Jeff Kent is the most famous product in the 108-year history of Cal baseball. So you might expect him to be the most outraged over last week's news that the University of California is eliminating its baseball program.
He's upset. But several years ago Kent also created a foundation called "Women Driven" to establish opportunities for female athletes at Cal. He funded many scholarships, including for members of the lacrosse team -- another sport dropped by Cal last week.
So he sees more than just one side of Cal's budget crisis, one that also claimed men's and women's gymnastics and caused men's rugby to be demoted to club status.
"We can all point fingers right now," Kent said. "At the lack of money. At Title IX. At whether the athletic director didn't give enough support. I'm not pointing fingers. I'm trying to figure out what happened."
He and a network of Cal baseball alumni have been furiously emailing over the past few days. Kent was blindsided by the blow -- he learned about it from a Bay Area newspaper reporter. Since then, he has exchanged voicemails with athletic director Sandy Barbour, who is under fire for the decisions.
"We're trying to do the best we can to salvage a great program," he said.
Kent was speaking at AT&T Park, where he was in attendance for the Giants' big final series with the Padres. The same ballpark where he earned an MVP award and put up numbers that allowed him to become mind-bogglingly wealthy. So why doesn't Kent just write a check to save Cal baseball?
"It's not just money," Kent said.
True. You can't save the baseball team for just one season -- what about next season, and the next 108 years? And you can't raise money only for the baseball team -- that would fly in the face of Title IX. If that was allowed, only sports that have produced incredibly wealthy alums would survive, meaning most women's sports wouldn't have a prayer. How many female athletes have ever earned $86 million in their career, like Kent has? Not too many.
The Cal baseball program has an illustrious history beginning in 1892. But you can't save programs just on the basis of longevity, because -- again - only men's sports would survive. The Cal women's lacrosse team has only been around since 1998. That doesn't mean the lacrosse players' collegiate athletic experience is any less legitimate or meaningful than that of the baseball players.
The slash that drew perhaps the most ire in the Bay Area wasn't the one directed at baseball, but at the Cal rugby team, which will be dropped to "varsity club" status. Cal rugby is one of the most dominating collegiate programs in history, having won 25 national championships in the past 30 years.
But the truth is that Cal rugby was in a unique position as a varsity sport: virtually every other collegiate team is already club status. Rugby is not an NCAA sport; rather, it is governed by USA Rugby. Cal's team is already self-supporting and will likely be fine. Coach Jack Clark said the team had offered to create a women's team, to counteract any Title IX implications. But Cal, already bloated with 29 sports -- second most in the Pac-10 behind well-endowed Stanford and second in the nation among public institutions -- wasn't interested in adding sports.
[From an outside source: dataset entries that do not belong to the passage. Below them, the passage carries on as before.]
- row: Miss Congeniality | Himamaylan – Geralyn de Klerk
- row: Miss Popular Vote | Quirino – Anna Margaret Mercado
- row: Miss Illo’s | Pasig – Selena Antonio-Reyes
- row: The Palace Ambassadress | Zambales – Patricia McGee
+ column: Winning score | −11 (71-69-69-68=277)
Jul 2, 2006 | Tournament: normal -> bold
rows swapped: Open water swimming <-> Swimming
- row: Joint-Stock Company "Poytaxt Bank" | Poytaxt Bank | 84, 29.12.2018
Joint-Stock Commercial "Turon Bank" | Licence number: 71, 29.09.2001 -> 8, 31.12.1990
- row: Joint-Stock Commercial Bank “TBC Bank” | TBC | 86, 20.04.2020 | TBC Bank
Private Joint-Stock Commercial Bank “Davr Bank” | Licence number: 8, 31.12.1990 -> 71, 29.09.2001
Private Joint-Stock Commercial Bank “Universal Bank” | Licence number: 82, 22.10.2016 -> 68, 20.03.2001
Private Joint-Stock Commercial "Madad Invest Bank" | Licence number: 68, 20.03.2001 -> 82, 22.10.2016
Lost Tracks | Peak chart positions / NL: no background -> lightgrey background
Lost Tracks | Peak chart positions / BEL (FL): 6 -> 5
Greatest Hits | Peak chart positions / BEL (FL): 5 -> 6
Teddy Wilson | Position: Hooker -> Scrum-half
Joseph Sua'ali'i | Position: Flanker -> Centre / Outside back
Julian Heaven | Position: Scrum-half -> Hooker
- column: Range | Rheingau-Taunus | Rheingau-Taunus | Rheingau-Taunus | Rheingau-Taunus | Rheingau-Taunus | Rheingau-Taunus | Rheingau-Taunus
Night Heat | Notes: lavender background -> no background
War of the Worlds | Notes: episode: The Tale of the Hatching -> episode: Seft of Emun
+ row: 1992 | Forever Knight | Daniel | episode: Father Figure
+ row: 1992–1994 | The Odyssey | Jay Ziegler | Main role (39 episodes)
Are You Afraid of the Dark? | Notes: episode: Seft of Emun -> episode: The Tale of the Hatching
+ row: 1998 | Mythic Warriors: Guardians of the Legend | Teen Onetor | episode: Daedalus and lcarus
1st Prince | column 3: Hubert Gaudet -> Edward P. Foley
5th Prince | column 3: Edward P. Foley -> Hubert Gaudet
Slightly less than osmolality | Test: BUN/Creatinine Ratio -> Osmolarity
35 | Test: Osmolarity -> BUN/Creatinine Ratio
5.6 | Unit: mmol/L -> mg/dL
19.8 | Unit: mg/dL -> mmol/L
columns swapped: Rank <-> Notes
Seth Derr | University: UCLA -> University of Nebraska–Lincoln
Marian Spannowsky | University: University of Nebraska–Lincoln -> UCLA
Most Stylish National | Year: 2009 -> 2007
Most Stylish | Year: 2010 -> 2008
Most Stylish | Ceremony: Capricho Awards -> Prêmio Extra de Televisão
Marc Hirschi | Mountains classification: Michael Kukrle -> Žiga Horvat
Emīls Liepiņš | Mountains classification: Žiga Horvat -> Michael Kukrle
The backdrop of all this is, of course, the suffocating California budget crisis, forcing Draconian cuts at all public institutions. At a time when faculty and funding have been cut and tuition has jumped, Cal athletics have been suffering from an image problem.
The Cal athletic department -- with a budget of $69 million this school year -- runs a regular deficit and is subsidized by the university to the tune of several million dollars a year. Cal's football coach, Jeff Tedford, is the highest-paid employee in the University of California system, with a salary of $2.8 million. Cal athletics is undertaking a $470 million construction project -- a renovation of its football stadium and construction of a "high performance" athletic center. The funding is reportedly mostly through private donations. But the project is sucking away donations that could go into the general athletic fund.
All of that has created tension on a campus proud of its reputation as one of the finest public institutions in the country.
Now the athletic department is being asked to suffer its fair share of cuts. And the solutions aren't easy. Even a program that produces millionaire professional athletes can disappear.
"We're trying to rally the troops," Kent said. "We're going to try our best to save the program.
"I don't know how we're going to do it, but we're going to try."